Several companies have expressed interest in manufacturing and demand aggregation for containers made in India, Sonowal, ports, shipping and waterways minister, said, citing names including the world’s largest container shipping line Mediterranean Shipping Company (MSC); second-placed and Danish giant A.P. Moller – Maersk and No. 3 and Marseille-based CMA CGM; along with domestic firms including JSW Group and Container Corp (Concor).
“We will facilitate them to invest in container manufacturing in the country,” he said in an interview with Mint.
The country aims to attract about ₹60,000 crore investments to build large-scale manufacturing capacity to build 750,000 units of 20-foot equivalent unit (TEU) dry cargo containers annually in the initial phase, he said. The country targets to ramp this up to over 7 million containers over the next decade.
India’s dependence on China for containers makes domestic trade vulnerable to global supply disruptions and price volatility, as seen during the pandemic. Official estimates suggest that the country imports nearly 2 million empty containers every year. Domestic capacity stands at 30,000 twenty-foot equivalent container units, compared to China’s six million units annually.
India’s push will be anchored by the ₹10,000-crore five-year container manufacturing programme announced in the Union Budget. This is an initial amount to push domestic manufacturing, he said, adding, “We would provide more funds, if required, as the goal is to take domestic capacity to meet at least 10% of the annual container demand.”
Queries emailed to MSC, CMA CGM and Maersk remained unanswered until press time. JSW and Concor also didn’t respond to queries.
The focus on developing domestic capability in construction and infrastructure equipment, and container manufacturing, is a positive move to address the vulnerability that supply-chain disruptions can pose to the country’s infrastructure and trade agenda, said Manish Sharma, sector leader–infrastructure, transport and logistics, PwC India.
Viability gap funding
The domestic container manufacturing would be supported through viability gap funding (VGF) from the ₹10,000 crore outlay, he said. “The support from the budgetary scheme will help Indian made containers to be cost-competitive. This will extend support to domestic maritime trade as well as provide an export market to Indian made containers.”
The government’s programme will support high-growth containerised cargo and generate a market value of ₹80,000 crore, creating 3,000 direct and 50,000 indirect jobs, he said. “This reduces reliance on 2 million imported empty containers annually and bolsters supply chains while fostering ancillary industries such as corner castings and paints.”
Sonowal’s ministry plans to leverage the budgetary support to prepare a 13-year roadmap with capital expenditure support for establishing new and expanded container manufacturing plants, as we as operating expenditure financial assistance to offset the cost gap with China.
60% local content
According to ministry documents, the container manufacturing scheme would have mandatory domestic content at 60% initially, which will go up to 80% by the end of the scheme. The manufacturing would also be supported through concessional land allotments near ports and maritime clusters. Demand aggregation would be pursued through long-term commitments from shipping lines such as MSC, CMA CGM, Maersk, Concor, Shipping Corp. of India (SCI) and Bharat Container Shipping Line (BCSL), the documents showed.
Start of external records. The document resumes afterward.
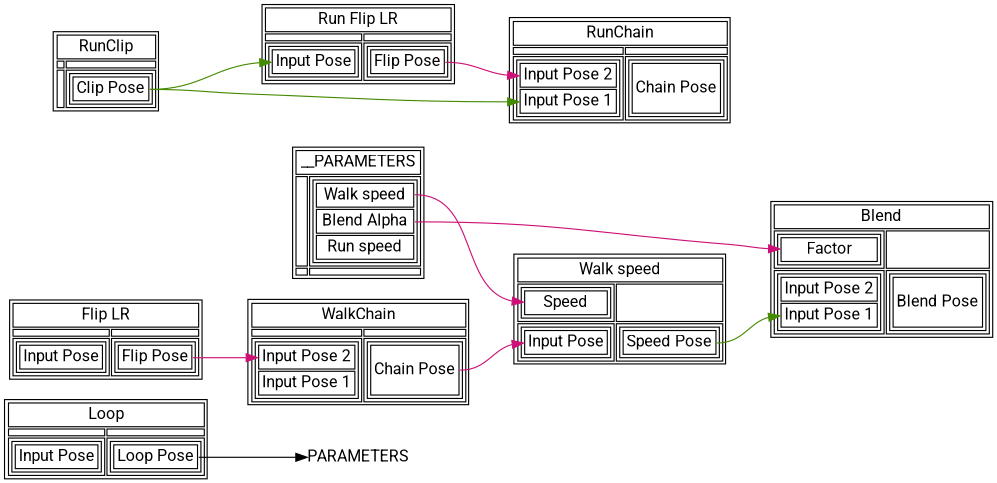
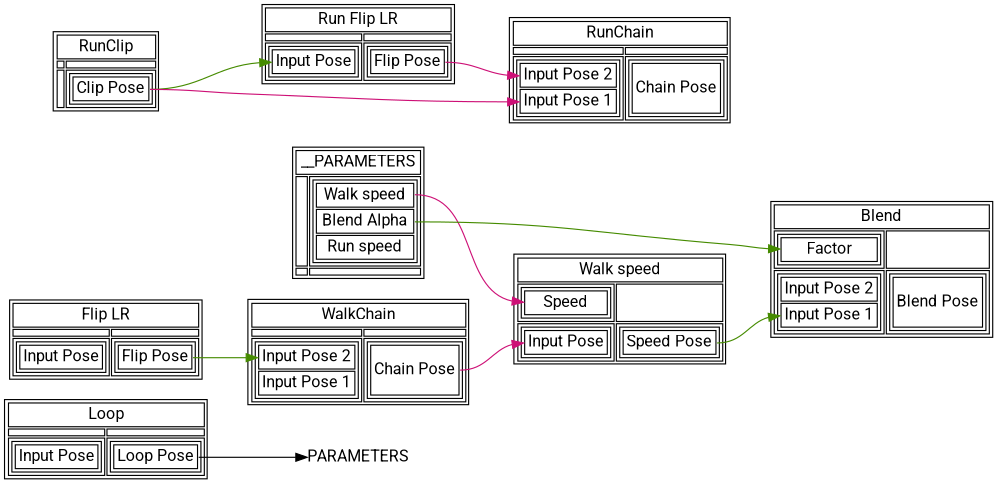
  digraph {
    fontname=Roboto
    rankdir=LR
    node [fontname=Roboto shape=plain style=rounded]
    edge [fontname=Roboto headport="Input Pose" tailport="Clip Pose" color=chartreuse4]
    n1 [label=<<TABLE><TR><TD COLSPAN="2">Loop</TD></TR><TR><TD></TD><TD></TD></TR><TR><TD><TABLE><TR><TD PORT="Input Pose">Input Pose</TD></TR></TABLE></TD><TD><TABLE><TR><TD PORT="Loop Pose">Loop Pose</TD></TR></TABLE></TD></TR></TABLE>>]
    n2 [label=PARAMETERS style=wedged]
    n3 [label=<<TABLE><TR><TD COLSPAN="2">Walk speed</TD></TR><TR><TD><TABLE><TR><TD PORT="Speed">Speed</TD></TR></TABLE></TD><TD></TD></TR><TR><TD><TABLE><TR><TD PORT="Input Pose">Input Pose</TD></TR></TABLE></TD><TD><TABLE><TR><TD PORT="Speed Pose">Speed Pose</TD></TR></TABLE></TD></TR></TABLE>>]
    n4 [label=<<TABLE><TR><TD COLSPAN="2">Blend</TD></TR><TR><TD><TABLE><TR><TD PORT="Factor">Factor</TD></TR></TABLE></TD><TD></TD></TR><TR><TD><TABLE><TR><TD PORT="Input Pose 2">Input Pose 2</TD></TR><TR><TD PORT="Input Pose 1">Input Pose 1</TD></TR></TABLE></TD><TD><TABLE><TR><TD PORT="Blend Pose">Blend Pose</TD></TR></TABLE></TD></TR></TABLE>>]
    n5 [label=<<TABLE><TR><TD COLSPAN="2">RunClip</TD></TR><TR><TD></TD><TD></TD></TR><TR><TD></TD><TD><TABLE><TR><TD PORT="Clip Pose">Clip Pose</TD></TR></TABLE></TD></TR></TABLE>>]
    n6 [label=<<TABLE><TR><TD COLSPAN="2">Run Flip LR</TD></TR><TR><TD></TD><TD></TD></TR><TR><TD><TABLE><TR><TD PORT="Input Pose">Input Pose</TD></TR></TABLE></TD><TD><TABLE><TR><TD PORT="Flip Pose">Flip Pose</TD></TR></TABLE></TD></TR></TABLE>>]
    n7 [label=<<TABLE><TR><TD COLSPAN="2">RunChain</TD></TR><TR><TD></TD><TD></TD></TR><TR><TD><TABLE><TR><TD PORT="Input Pose 2">Input Pose 2</TD></TR><TR><TD PORT="Input Pose 1">Input Pose 1</TD></TR></TABLE></TD><TD><TABLE><TR><TD PORT="Chain Pose">Chain Pose</TD></TR></TABLE></TD></TR></TABLE>>]
    n8 [label=<<TABLE><TR><TD COLSPAN="2">__PARAMETERS</TD></TR><TR><TD></TD><TD><TABLE><TR><TD PORT="Walk speed">Walk speed</TD></TR><TR><TD PORT="Blend Alpha">Blend Alpha</TD></TR><TR><TD PORT="Run speed">Run speed</TD></TR></TABLE></TD></TR><TR><TD></TD><TD></TD></TR></TABLE>>]
    n9 [label=<<TABLE><TR><TD COLSPAN="2">WalkChain</TD></TR><TR><TD></TD><TD></TD></TR><TR><TD><TABLE><TR><TD PORT="Input Pose 2">Input Pose 2</TD></TR><TR><TD PORT="Input Pose 1">Input Pose 1</TD></TR></TABLE></TD><TD><TABLE><TR><TD PORT="Chain Pose">Chain Pose</TD></TR></TABLE></TD></TR></TABLE>>]
    n10 [label=<<TABLE><TR><TD COLSPAN="2">Flip LR</TD></TR><TR><TD></TD><TD></TD></TR><TR><TD><TABLE><TR><TD PORT="Input Pose">Input Pose</TD></TR></TABLE></TD><TD><TABLE><TR><TD PORT="Flip Pose">Flip Pose</TD></TR></TABLE></TD></TR></TABLE>>]
    n1 -> n2 [tailport="Loop Pose" color=""]
    n3 -> n4 [headport="Input Pose 1" tailport="Speed Pose"]
    n5 -> n6
-   n5 -> n7 [headport="Input Pose 1"]
+   n5 -> n7 [color=deeppink3 headport="Input Pose 1"]
    n6 -> n7 [color=deeppink3 headport="Input Pose 2" tailport="Flip Pose"]
    n8 -> n3 [color=deeppink3 headport=Speed tailport="Walk speed"]
-   n8 -> n4 [color=deeppink3 headport=Factor tailport="Blend Alpha"]
+   n8 -> n4 [headport=Factor tailport="Blend Alpha"]
    n9 -> n3 [color=deeppink3 tailport="Chain Pose"]
-   n10 -> n9 [color=deeppink3 headport="Input Pose 2" tailport="Flip Pose"]
+   n10 -> n9 [headport="Input Pose 2" tailport="Flip Pose"]
  }
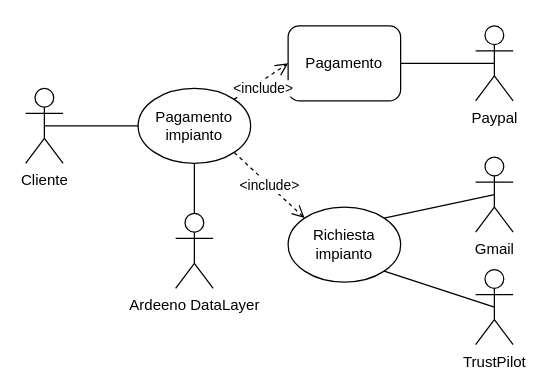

“Together, these interventions are designed to build a globally competitive ecosystem and position India as a reliable regional hub for container manufacturing,” said Sonowal.
Vivek Lohia, managing director, Jupiter Wagons Ltd, expects the ₹10,000 crore scheme to help build scale in domestic manufacturing. “As a company that has been at the forefront of container manufacturing, we see this as a boost which can significantly accelerate production capacity and localisation.”
According to Pragya Priyadarshini, managing director, Primus Partners, said apart from boosting self-reliance in line with the Atmanirbhar Bharat vision, greater domestic production will “stabilize container availability and reduce logistics costs, enhancing trade competitiveness”.
Expanding India-flagged fleet
Besides the push for container manufacturing, Sonowal said his ministry has facilitated the creation of Bharat Container Shipping Line, a joint venture anchored by the SCI, to accelerate the acquisition and ownership of Indian-flagged container vessels and reduce reliance on foreign shipping lines.
The proposed JV partners in the venture include SCI and Concor as anchor shareholders, with equity participation from Jawaharlal Nehru Port Authority (JNPA), V.O. Chidambaranar Port Authority and Chennai Port Authority. The remaining support is proposed through the Maritime Development Fund (MDF).
“BCSL is envisaged to develop a fleet of around 51 container vessels over the next two decades, with a targeted capacity of about 0.6 million TEUs by 2045, through a phased induction of fuel-efficient and dual-fuel ships,” the minister said.